Lors d’un vote par appel nominal, il est interdit d’entrer dans la Chambre après la mise aux voix d’une motion et d’en sortir avant la proclamation du résultat [RAN, art. 225]. Toutefois, selon un usage qui s’est développé, les députés retardataires peuvent, avec le consentement unanime de l’Assemblée, prendre part au vote. Ainsi, après s’être assuré du consentement de l’Assemblée, le président invite les députés retardataires à regagner leur place et demande aux députés en faveur des la motion de se lever, après quoi il invite ceux qui sont contre la motion à se lever et fait de même pour ceux qui désirent s’abstenir.
Le députés qui préfèrent ne pas se prononcer sur une motion peuvent quitter l’enceinte de l’Assemblée avant que celle-ci soit mise aux voix. La mise aux voix d’une motion commence lorsque la lecture de cette dernière est terminée.

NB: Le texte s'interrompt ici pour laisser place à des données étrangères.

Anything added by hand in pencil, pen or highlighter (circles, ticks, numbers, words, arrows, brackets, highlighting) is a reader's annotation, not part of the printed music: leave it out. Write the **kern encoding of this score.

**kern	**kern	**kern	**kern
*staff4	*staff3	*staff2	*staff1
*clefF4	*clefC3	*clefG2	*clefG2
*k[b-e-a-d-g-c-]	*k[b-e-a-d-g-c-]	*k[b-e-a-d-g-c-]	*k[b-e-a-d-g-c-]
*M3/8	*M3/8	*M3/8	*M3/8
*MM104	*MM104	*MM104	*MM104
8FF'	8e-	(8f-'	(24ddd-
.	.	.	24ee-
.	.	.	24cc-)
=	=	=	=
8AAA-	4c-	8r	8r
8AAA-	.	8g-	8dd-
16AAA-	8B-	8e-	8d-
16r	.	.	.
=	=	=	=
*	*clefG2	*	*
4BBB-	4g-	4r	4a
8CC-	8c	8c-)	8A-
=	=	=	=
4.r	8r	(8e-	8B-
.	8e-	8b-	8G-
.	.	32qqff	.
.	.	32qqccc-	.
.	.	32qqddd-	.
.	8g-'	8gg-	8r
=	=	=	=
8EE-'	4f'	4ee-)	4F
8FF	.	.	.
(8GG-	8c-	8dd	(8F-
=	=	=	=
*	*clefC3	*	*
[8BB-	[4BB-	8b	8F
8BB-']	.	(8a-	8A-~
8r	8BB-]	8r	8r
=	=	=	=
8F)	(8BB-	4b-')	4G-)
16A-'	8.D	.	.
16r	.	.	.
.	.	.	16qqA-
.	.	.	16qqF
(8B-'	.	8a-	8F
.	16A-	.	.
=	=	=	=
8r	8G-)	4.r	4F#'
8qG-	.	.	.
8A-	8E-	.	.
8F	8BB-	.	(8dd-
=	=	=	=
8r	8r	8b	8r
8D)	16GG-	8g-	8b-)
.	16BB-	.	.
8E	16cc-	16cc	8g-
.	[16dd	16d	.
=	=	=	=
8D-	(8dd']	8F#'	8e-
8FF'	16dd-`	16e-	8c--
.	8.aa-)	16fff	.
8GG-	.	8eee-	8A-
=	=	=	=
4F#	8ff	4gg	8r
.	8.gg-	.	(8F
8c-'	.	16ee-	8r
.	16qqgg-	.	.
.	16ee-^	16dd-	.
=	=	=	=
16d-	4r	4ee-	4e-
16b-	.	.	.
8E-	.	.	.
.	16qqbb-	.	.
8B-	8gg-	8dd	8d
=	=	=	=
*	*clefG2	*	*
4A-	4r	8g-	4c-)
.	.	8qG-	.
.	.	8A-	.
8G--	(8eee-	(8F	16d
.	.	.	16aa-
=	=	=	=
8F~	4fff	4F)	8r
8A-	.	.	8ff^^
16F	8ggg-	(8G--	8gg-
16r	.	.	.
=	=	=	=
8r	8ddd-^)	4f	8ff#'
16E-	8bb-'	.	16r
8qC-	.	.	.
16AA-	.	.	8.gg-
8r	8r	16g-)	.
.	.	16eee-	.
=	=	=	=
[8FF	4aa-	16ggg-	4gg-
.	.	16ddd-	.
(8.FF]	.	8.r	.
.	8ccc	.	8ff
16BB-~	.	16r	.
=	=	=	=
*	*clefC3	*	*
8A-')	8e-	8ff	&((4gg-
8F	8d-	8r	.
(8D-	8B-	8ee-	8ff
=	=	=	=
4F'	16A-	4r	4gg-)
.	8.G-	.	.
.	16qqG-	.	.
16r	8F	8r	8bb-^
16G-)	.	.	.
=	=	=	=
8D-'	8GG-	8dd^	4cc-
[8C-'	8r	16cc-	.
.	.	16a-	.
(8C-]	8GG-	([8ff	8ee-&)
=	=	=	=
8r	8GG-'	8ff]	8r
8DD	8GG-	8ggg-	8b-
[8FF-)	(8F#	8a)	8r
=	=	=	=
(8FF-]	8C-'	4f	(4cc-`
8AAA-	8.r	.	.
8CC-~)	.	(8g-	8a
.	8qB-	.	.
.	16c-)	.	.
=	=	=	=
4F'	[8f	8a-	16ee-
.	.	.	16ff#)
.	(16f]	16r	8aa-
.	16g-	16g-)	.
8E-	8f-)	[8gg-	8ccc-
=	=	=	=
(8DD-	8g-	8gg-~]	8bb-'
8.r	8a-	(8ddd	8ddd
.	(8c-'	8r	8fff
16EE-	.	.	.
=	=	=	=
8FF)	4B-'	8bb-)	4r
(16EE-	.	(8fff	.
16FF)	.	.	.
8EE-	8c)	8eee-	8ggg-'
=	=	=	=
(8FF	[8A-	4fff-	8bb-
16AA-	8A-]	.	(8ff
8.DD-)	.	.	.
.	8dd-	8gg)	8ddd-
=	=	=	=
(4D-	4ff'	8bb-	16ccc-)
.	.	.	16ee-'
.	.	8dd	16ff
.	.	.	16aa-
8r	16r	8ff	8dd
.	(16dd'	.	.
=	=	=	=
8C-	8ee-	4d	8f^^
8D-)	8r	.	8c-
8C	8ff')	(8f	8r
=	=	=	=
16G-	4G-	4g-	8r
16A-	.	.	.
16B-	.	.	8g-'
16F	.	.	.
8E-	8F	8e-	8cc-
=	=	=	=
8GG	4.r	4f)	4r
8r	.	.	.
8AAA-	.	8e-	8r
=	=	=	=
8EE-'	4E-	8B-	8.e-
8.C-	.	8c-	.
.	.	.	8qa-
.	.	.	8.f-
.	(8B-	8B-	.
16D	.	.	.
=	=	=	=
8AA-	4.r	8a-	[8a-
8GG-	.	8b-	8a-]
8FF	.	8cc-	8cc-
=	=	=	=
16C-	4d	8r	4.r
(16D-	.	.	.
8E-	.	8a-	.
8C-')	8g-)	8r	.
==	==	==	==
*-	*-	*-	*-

Eu égard aux députés, au Québec, le vote est personnel en ce qu’il ne peut pas être délégué à un autre député. Le vote est public en ce que généralement, le vote n’est pas au scrutin secret mais il se tient en public, au cours d’une séance publique. De plus, pour pouvoir voter, le député doit être présent dans l’enceinte où se prend le vote, au moment du vote, parce qu’il n’y a pas possibilité d’exercer son droit de vote autrement qu’en personne.

La majorité requise

À moins d’une disposition explicite à l’effet contraire, les questions à l’Assemblée sont décidées à la simple majorité des voix. Ce principe est énoncé à l’article 49 de la Loi constitutionnelle de 1867 qui s’applique à l’Assemblée en vertu de l’article 87 de la même loi.
Le président ne participe pas aux discussion de l’Assemblée et ne vote pas, sauf en cas de partage des voix. Ainsi, s’il y a égalité des voix lors d’un vote par appel nominal, le président exercera un vote prépondérant.